--- Passage to read Enclosed Below ---

I left Kettlewell at 08:00, along with several people all wearing high-viz jackets under their rucksacks. I’ve never considered hill walking to be that dangerous! It turned out they were the first of several hundred people I saw during the day, all walking some sort of charity event from Kettlewell.
Following the path by Dowber Gill Beck
There are two routes up to Hag Dyke from Kettlewell. The path that runs alongside the Beck is by far the prettier, while the other one runs across open fields and pasture. The path by the Beck also leads to Providence Pot, the start of a very popular pot-holing and caving route.
Following the path by Dowber Gill Beck
It may look a little murkey this morning, but the path by the Beck is charming; it twists and turns with the stream and climbs up and down the bank.
Approaching Providence Pot
It’s not easy to spot from this picture, but the entrance to providence Pot is a concrete man-hole cover in the middle of the Beck, almost exactly centre of this shot. This leads to Dowbergill Passage and comes out at Dow Cave about a mile away. The picture below is taken with the flash, through an access hole in the steel plate covering the entrance to the Pot. People choose to go down there! Mad sods!
The view down Providence Pot
The cut-back path to Hag Dyke
The trig point on Great Whernside
It was windy on top and I had to don my fleece to prevent cooling down too much. It had been drizzling very slightly for a while now and had obviously been raining overnight as there was a lot of standing water. So much for the summer.
Bird life a-plenty today
There were so many birds around today, so much more than you see in the Lakes. This was the only picture I managed to take of the birds that went “peep”. There were hundreds of these things, always just out of sight, but going “peep” all the time. There were also a load of birds that went “peep peep”. These were different birds, not just the “peep” birds calling twice. There were also big brown birds with long curved beaks that called an intricate whistle. It was all very baffling as you can tell and quite noisy 🙂
The wall at Black Dike
Looking down on Great Hunters Sleets
Lazy grouse, running away – this bird refused to fly, maybe it was too young?
On approach to Buckden Pike
It got rather muddy in places
“Fox” Memorial on Buckden Pike
The story goes that a Polish RAF aircrew crashed on the hillside in a fierce snowstorm in late January 1942. Four of the crew died on impact, the radio operator was in really bad condition and the rear gunner suffered a broken ankle. In order to save his colleague, the gunner realised he had to go for help, so he wrapped the radio operator in a parachute, grabbed a piece of wreckage as a crutch and stumbled off into the blizzard. Not knowing which direction to take he took the path of least resistance and put the wind at his back. After a short while he saw the footprints of a fox, heading across his path. He knew that the fox would be heading for a farm; for possible food and shelter, so he followed the tracks as best he could down the hillside. He eventually found rescue at the White Lion Inn in Cray. Sergeant Joseph Fusniak was awarded the British Empire Medal, but could not be considered the luckiest man in the RAF as he was shot down 5 months later over Germany and spent the rest of the war in POW camp.
The trig point on Buckden Pike
The path down to Buckden
Entering Buckden village
The bridge over the Wharfe just outside Buckden
Just two of the souls walking the Dales Way today
Field barn and summer flowers – where else could it be but the Dales?

--- End of Enclosed Passage to read ---
--- Collected data Enclosed Below ---

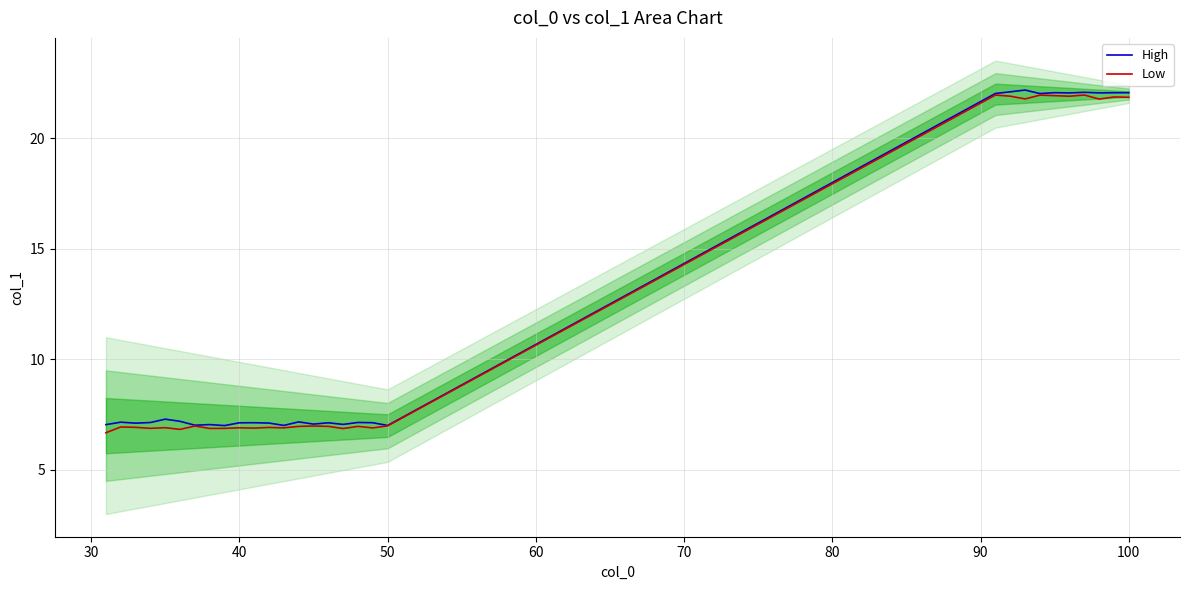

In Low, how many points are lower than both neighbors (excluding endpoints)?

10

--- End of Enclosed Collected data ---

Parts of the exercise —
1. In the hill walk account, where did Sergeant Joseph Fusniak eventually find rescue?
2. Translate this sentence from the hill walk account into Spanish: "There are two routes up to Hag Dyke from Kettlewell."
3. Write out the hill walk account starting with "I left Kettlewell" and going on through "and caving route.", renaming "Beck" to "stream".
The data above come from a separate source.

Answers by task —
1. At the White Lion Inn in Cray.

2. Hay dos rutas para subir a Hag Dyke desde Kettlewell.

3.
I left Kettlewell at 08:00, along with several people all wearing high-viz jackets under their rucksacks. I’ve never considered hill walking to be that dangerous! It turned out they were the first of several hundred people I saw during the day, all walking some sort of charity event from Kettlewell.
Following the path by Dowber Gill stream
There are two routes up to Hag Dyke from Kettlewell. The path that runs alongside the stream is by far the prettier, while the other one runs across open fields and pasture. The path by the stream also leads to Providence Pot, the start of a very popular pot-holing and caving route.